February 18, 2011 -- While famed Belarus journalist Iryna Khalip remains under house arrest with 24-hour KGB guards, her former lawyers have been stripped of their licenses to practice law.

“She is in prison with two guards at home,” her sister-in-law Irina Sannikov told the IWMF. “Her 3-year-old son is with her, but they are under incredible stress. She can’t communicate with anyone or they will send her back to prison.”

Sannikov and other Belarus activists came to Washington this week, lobbying for the United States to step up sanctions against authoritarian Belarus President Alexander Lukashenko. The U.S. and the European Union have banned travel and frozen assets of Lukashenko and more than 150 of his associates after widespread arrests following his disputed December election.

“We want President Obama to speak out against the regime,” said Irina Sannikov, who has organized a website to support the imprisoned activists called FreeBelarusNow.org. “We must not forget Belarus.”

Former U.S.S.R. President Mikhail Gorbachev, actor George Clooney, playwright Tom Stoppard, former President of Czechoslovakia Vaclav Havel, actor Josh Brolin and dozens of others have formed the freebelarusnow.org website. They are also planning to expand a Facebook page to press the government of Belarus to meet international human rights standards and release prisoners.

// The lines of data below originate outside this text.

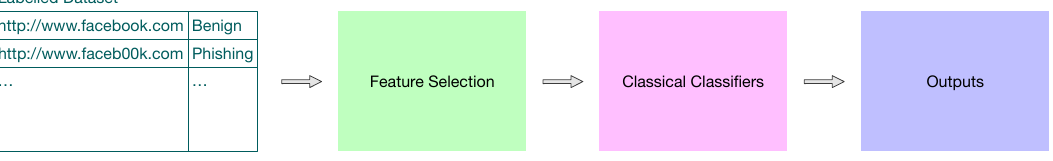
Figure 5. The general process of a classical supervised learning-based malicious website detection method.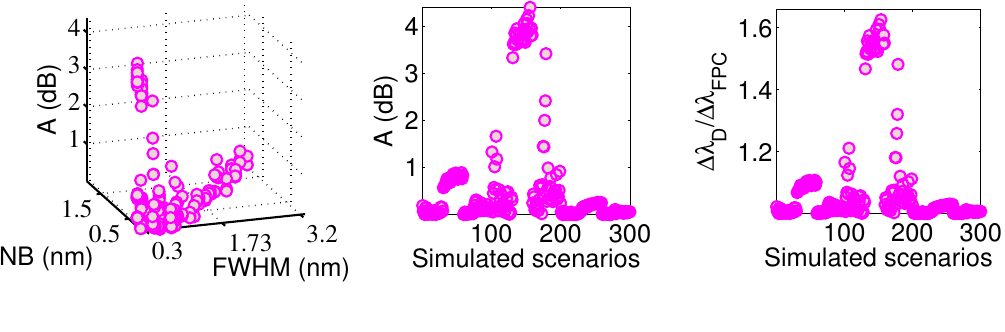
as a function of the simulated ∆ λ FPC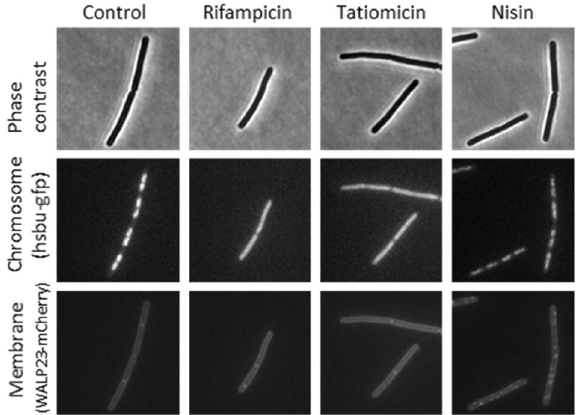
Figure 7. Single-cell analysis of chromosome and membrane integrity. Phase contrast (top panels) and fluorescence microscopy of B. subtilis cells treated with various antibiotics (indicated above). DNA was visualized with an HsbU-GFP fusion (middle panels) and the cytoplasmic membrane with a WALP23-mCherry fusion (bottom panels).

Khalip, who is married to jailed opposition presidential candidate Andrei Sannikov, was released from prison and placed under house arrest in recent weeks.  She could face up to 15 years in prison, if she is convicted of charges of inciting a riot. Khalip, an IWMF Courage in Journalism Award winner, is a reporter and editor in the Minsk bureau of Novaya Gazeta.

Khalip’s father, Uladzimer Khalip, told RFE/RL that his daughter’s lawyers resigned suddenly when Belarus authorities warned them that they would lose their licenses if they continued to represent her.  He believes authorities want to force his daughter to accept a state-appointed lawyer who would be under government control.

Belarus faced another wave of protests this week, when opposition activist Vasuk Parfyankow was sentenced to four years in a high-security prison for taking part in a post-election protest on Dec. 19. More than 46 other people – among them four of nine presidential candidates -- are charged in the so-called riot case.

The Washington Post editorialized against Lukashenko this week, urging the Obama administration to attempt to persuade E.U. governments “to adopt sanctions against the oil monopoly, Beineftekhim” and appealing to President Obama to personally and publicly condemn Lukashenko.